Si la cérémonie d’investiture d’hier mardi donne plein mandat à IBK pour conduire la destinée des Maliens ces 5 prochaines années, elle ne confère aucune sérénité aux Maliens qui s’interrogent sur l’aboutissement du bras de fer qui a trouvé son terrain de prédilection dans les rues. A défaut d’avoir pu mobiliser l’électorat pour un meilleur taux de participation, l’Opposition, motivée par l’ampleur de la clameur des rues, aussi bien à Bamako qu’à l’intérieur du pays et dans certaines capitales africaines, entend poursuivre sur cette lancée.

Arrivé au pouvoir en 2013, dans un contexte de guerre contre les islamistes armés, Ibrahim Boubacar Keïta martèlera dans son discours, avoir «choisi de placer le rétablissement de la paix et de la sécurité au niveau de priorité absolue». On ne peut s’empêcher de penser à la nécessité absolue d’appliquer l’accord de paix de 2015 resté lettre morte. Pour y parvenir, il aura sans doute besoin du soutien du peuple malien d’où, tout en rejetant les accusations de fraudes électorales formulées par son adversaire du second tour, son appel à «l’opposition à faire bloc, avec lui, face aux risques qui pèsent sur la sécurité au Mali». Le mot est lâché, «insécurité», ce danger permanent sur la tête des Maliens tel l’épée de Damoclès, l’enfant de Sébénikoro a vu son capital s’éroder dangereusement auprès des Maliens, au fil de son mandat précédent. Même si des efforts n’ont pas manqué, le chapitre sécuritaire est perçu, aussi bien à l’intérieur qu’à l’extérieur, comme un échec cuisant, du fait de la perte totale dans certaines zones du pays, de l’autorité de l’Etat. D’ailleurs, le président de la Cour suprême, Nounhoum Tapily, ne s’est pas dérobé lors de la cérémonie : «Un des soucis majeurs demeure : la restauration de l’autorité de l’Etat à travers la présence effective des pouvoirs publics et des services sociaux de base, sur toute l’étendue du territoire national», lancera-t-il au président réélu.

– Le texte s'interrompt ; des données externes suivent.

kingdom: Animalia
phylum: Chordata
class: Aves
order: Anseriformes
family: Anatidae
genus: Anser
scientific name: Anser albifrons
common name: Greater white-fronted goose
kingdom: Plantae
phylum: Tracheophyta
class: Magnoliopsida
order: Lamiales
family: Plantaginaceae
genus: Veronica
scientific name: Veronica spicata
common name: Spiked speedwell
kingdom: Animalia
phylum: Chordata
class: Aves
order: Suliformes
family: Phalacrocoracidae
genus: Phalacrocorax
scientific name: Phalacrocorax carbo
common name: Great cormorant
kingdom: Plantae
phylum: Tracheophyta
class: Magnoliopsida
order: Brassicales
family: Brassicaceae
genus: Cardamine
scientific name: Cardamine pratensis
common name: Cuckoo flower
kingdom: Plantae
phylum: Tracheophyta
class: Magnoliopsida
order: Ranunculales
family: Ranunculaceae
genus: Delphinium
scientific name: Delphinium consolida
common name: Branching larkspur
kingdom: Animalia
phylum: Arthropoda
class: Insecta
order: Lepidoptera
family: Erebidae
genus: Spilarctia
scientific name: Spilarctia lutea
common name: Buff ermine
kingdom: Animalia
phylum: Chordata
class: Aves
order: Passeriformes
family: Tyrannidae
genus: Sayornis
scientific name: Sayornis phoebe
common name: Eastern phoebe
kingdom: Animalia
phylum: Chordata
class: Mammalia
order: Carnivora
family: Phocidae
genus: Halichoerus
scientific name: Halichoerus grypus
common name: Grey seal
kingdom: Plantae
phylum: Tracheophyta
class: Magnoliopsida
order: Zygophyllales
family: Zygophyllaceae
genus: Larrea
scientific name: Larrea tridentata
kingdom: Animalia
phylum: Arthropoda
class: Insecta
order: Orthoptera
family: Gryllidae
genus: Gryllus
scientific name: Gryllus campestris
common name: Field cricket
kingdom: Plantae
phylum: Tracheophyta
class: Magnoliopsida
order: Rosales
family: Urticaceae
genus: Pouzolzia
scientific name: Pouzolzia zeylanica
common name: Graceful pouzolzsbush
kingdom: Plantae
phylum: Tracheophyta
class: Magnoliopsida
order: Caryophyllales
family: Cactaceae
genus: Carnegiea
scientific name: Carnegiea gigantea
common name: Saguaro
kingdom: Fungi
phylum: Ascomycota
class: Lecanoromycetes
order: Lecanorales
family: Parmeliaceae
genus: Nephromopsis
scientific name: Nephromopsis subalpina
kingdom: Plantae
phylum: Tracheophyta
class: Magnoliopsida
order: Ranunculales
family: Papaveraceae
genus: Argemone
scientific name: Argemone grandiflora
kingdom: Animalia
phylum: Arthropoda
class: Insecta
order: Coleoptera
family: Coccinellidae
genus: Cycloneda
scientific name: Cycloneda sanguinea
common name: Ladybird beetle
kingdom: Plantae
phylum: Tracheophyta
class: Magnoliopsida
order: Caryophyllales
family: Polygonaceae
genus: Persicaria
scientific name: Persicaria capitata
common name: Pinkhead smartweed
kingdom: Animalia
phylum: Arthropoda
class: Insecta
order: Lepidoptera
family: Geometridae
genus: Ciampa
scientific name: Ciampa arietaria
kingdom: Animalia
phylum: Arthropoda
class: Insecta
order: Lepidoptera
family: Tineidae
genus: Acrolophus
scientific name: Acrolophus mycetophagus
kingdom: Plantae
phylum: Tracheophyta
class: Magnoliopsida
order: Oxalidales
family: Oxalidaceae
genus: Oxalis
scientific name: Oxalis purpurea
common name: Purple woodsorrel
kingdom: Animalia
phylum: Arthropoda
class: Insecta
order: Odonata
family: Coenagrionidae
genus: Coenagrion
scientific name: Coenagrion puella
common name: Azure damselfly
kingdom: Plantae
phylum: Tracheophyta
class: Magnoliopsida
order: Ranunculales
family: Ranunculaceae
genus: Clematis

Finalement, même si physiquement et financièrement, IBK se serait considérablement délesté, la grimpée de la colline de Koulouba semble de loin, moins harassante que le poids de la destinée que le peuple malien vient de porter sur les épaules de ce septuagénaire. Outre la dégradation des conditions de sécurité due aux insurgés islamistes et aux diverses tensions ethniques, celui qui entame depuis hier son dernier baroud d’honneur à la tête du Mali va devoir œuvrer à redonner espoir aux Maliens, en leur fournissant du travail, en luttant contre la corruption et surtout en gérant et répartissant au mieux la richesse du pays.

Cependant, on ne construit que sur du solide. Et IBK doit s’empressé de redonner une stabilité fiable à ce socle, sérieusement lézardé par son adversaire du second tour qui, quoi qu’on dise, est en train de rallier à sa cause, non pas forcément ses partisans, mais immanquablement tous ces hommes et femmes, que la gestion parfois calamiteuse de son premier quinquennat à laisser en rade. Cette rançon de la mal-gouvernance et des promesses non- tenues, IBK doit forcément la solder d’une façon ou d’une autre, pour espérer réunir toutes les forces maliennes contre le mal djihadiste.